(Excerpted data)
───

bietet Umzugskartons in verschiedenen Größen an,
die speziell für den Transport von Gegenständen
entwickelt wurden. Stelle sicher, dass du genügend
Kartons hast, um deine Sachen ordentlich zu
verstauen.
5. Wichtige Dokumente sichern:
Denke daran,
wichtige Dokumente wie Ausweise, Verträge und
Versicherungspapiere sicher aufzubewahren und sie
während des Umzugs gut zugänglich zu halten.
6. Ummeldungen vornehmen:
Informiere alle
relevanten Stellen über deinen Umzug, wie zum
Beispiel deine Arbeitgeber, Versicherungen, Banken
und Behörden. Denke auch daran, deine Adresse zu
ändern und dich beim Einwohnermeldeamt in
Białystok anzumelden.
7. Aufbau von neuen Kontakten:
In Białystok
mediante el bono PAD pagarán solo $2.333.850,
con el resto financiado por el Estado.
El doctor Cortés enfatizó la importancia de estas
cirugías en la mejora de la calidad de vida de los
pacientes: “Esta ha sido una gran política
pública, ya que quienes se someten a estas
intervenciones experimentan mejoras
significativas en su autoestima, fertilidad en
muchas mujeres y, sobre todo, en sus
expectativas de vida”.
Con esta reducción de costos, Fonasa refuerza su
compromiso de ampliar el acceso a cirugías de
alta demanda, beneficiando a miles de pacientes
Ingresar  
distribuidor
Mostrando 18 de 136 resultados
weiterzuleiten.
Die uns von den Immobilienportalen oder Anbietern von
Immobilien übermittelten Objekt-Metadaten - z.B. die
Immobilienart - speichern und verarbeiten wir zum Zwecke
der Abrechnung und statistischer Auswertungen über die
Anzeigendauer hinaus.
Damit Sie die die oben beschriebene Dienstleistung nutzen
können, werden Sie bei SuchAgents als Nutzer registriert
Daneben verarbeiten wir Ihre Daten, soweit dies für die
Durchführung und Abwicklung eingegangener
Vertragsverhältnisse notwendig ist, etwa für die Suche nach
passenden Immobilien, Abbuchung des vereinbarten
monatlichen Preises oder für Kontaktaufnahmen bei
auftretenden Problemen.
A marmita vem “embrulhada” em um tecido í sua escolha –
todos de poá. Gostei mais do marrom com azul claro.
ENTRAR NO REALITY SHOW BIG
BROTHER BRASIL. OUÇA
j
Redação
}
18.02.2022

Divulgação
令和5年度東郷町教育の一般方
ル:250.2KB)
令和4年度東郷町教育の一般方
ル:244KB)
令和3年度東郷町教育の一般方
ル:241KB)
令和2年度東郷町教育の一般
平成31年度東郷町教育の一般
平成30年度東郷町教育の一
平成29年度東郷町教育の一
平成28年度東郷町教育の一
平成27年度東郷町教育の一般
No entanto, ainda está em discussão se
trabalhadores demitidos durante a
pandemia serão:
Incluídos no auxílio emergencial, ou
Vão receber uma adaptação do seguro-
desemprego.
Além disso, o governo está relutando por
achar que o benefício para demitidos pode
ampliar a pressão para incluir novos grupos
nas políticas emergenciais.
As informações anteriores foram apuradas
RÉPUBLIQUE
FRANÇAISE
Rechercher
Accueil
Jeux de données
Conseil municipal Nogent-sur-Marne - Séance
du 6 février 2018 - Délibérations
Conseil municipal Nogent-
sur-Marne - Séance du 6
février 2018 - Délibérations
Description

───

(Problem details) Scan the data above; copy every line where "estas" appears.

(Solution to the exercise)
El doctor Cortés enfatizó la importancia de estas
pública, ya que quienes se someten a estas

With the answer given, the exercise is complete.